Mutfak acıktıran ve doyuran, sakinleştiren ve heyecanlandıran, zıt kutuplarda özgürce hareket ettirebilen bir hayat pratiği alanı adeta. Ve hayata dair bir tür master class da aynı zamanda: Kimler, nasıl kategorize edilecek, hangi şartlara nasıl hazırlanacak? Ortaya çıkan şey ne zaman tüketilebilecek? Tüm bunları anlayabilmek için koca hayat bir projeksiyonla saniye saniye çözümlenebilir belki, ama ne yalan söyleyelim, bunun yerine malzemeleri geniş mutfak tezgahına sermek daha pratik geliyor kulağa.
Aynı zamanda, yine mutfak, değişen zamana ve gelişen düşüncelere rağmen toplumsal cinsiyet rollerinin pekiştirildiği, bastırılmış duyguların el marifetine yorulduğu, sığınılan ya da kurtuluşu olmayan bir dört duvar. Evde çıkılması ne kadar zorsa içinden, o “ihtişamlı” eril sektörde de içine girilmesi bir o kadar zor.
Ama yine de, mutfak. Derdi ne erkeğin kalbine giden yolu fethetmek ne de kadının gövde gösterisi yaptığı arenayı oluşturmak. Asıl derdi, ruhu doyurmak. İletişim Yayınları’nın Ruhun Gıdası Kitaplar dizisi yaklaşık bir senedir ruhu doyurmanın akademik ve edebi imkânını sunuyor. Bu dizinin editörü Güzin Yalın ise ilk romanı Mutfak Okulu ile beraber, ruhu doyurmanın anlatısal bir yolunu arıyor!
Yemek yazarı ve radyo programcısı Yalın bu ilk romanında, bir haftalık mutfak eğitiminde bir araya gelen küçük bir topluluğun ortak mutfağına konuk ediyor bizi. Ancak mutfak herkesin mabedi değil, işin ilginç ve güzel yanı da burada: Dört duvarın içinde esnek ve hamarat hareket edebilmeyi “altın bilezik” olarak görenler, yıllar yılı mutfakta esir düşmüş hamaratlar, kendinden kaçarcasına mutfaktan kaçanlar, kendine koşarcasına mutfağa sığınanlar… Bu noktada Yalın, özellikle son zamanlarda dünyanın dört bir yanında yükselişe geçen yemek yarışmalarından aşina olduğumuz hırs, öfke ve azim dolu, ecel terleri döktüren mutfaklardan uzaklaştırıyor bizi. Bunun yerine nispeten sessiz sakin bir mutfakta, başta da dediğim gibi, malzemeleri geniş mutfak tezgâhına seriyor. Tüm karakterleri geçmişleri, bugünleri ve hayal ettikleri ya da köşe bucak kaçtıkları yarınlarıyla tanımamızı istiyor. Aşkı, dostluğu, aileyi, geçmişi ve geleceği düşünürken çoğu zaman burnumuza güzel kokular da gelmiyor hatta! Deterjanlı sufleler, nişastadan kaskatı kesilmiş hamurlar, alev almış fırınlar…

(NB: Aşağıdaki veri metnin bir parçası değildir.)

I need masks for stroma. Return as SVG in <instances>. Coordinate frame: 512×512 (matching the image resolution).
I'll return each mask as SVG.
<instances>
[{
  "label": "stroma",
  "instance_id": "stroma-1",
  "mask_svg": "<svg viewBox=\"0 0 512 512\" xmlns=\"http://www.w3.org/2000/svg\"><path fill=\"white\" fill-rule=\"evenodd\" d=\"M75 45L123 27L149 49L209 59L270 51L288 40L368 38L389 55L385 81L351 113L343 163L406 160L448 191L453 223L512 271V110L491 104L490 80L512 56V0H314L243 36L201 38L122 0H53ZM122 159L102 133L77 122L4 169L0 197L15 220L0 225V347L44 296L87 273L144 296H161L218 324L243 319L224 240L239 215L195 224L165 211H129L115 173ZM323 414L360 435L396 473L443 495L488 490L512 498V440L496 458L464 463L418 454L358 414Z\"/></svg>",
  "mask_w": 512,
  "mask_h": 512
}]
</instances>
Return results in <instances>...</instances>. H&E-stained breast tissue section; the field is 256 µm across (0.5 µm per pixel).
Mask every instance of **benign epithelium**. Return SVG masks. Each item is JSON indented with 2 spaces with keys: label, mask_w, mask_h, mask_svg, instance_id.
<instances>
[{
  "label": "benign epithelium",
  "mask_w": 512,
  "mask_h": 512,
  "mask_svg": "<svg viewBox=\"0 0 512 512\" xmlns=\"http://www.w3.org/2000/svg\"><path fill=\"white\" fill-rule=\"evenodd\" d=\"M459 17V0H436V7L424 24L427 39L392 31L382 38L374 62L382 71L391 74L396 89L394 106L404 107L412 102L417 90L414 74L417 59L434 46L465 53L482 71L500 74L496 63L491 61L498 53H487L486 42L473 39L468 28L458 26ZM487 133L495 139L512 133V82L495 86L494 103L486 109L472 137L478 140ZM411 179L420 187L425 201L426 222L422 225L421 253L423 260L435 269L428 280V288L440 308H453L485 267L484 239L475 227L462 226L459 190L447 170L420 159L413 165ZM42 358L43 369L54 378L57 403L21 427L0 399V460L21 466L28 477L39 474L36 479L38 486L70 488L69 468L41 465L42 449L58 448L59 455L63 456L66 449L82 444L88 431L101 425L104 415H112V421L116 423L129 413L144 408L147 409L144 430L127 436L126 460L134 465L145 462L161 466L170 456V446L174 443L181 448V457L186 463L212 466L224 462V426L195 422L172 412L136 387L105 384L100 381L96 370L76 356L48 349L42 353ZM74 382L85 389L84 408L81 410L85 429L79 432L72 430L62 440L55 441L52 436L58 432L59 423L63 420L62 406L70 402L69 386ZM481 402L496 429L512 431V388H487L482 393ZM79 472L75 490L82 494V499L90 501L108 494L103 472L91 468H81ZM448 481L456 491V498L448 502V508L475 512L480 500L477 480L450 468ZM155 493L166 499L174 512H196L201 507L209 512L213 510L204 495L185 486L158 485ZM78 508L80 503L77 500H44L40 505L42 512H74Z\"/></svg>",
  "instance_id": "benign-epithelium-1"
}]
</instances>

Tüm bunların iştah kapattığı söylenebilir belki, gelgelelim Yalın insana dair farklı bir noktadan iştahımızı kabartıyor. Bu uyumsuz insan topluluğuna bakarken bir süreden sonra adeta onları olgun mu ham mı diye mıncırırken buluyoruz kendimizi; hangi koşullarda bir araya getirilirlerse mutlu olurlar? Öncesinde bir ayıklamak gerekir mi? Hangi baharatları kullanırsak tatlarını derinleştirebiliriz? Okur kendi kendine mırıldanırken, Güzin Yalın köşeye çekilmiş izliyor bizi, sanki mutfak okulunda o bizi eğitmiş gibi…
İletişim Yayınları’nın Ruhun Gıdası Kitaplar dizisinin son halkası Mutfak Okulu, mutfakla hayat arasındaki o “göstermelik” sınırı ortadan kaldırıyor. İnsanın kalbine giden yol yemekten geçiyor, evet; Güzin Yalın da biliyor bunu. Ama Yalın bunun “tek” yol olmadığını da biliyor ve farklı bir rota oluşturuyor okur için. Kalbe giden yolun içinden geçen başka bir yol… Kafa karıştırabilir, meşakkatli bulunabilir; lakin eh, ne yalan söyleyelim, bu yol daha bile lezzetli olabilir!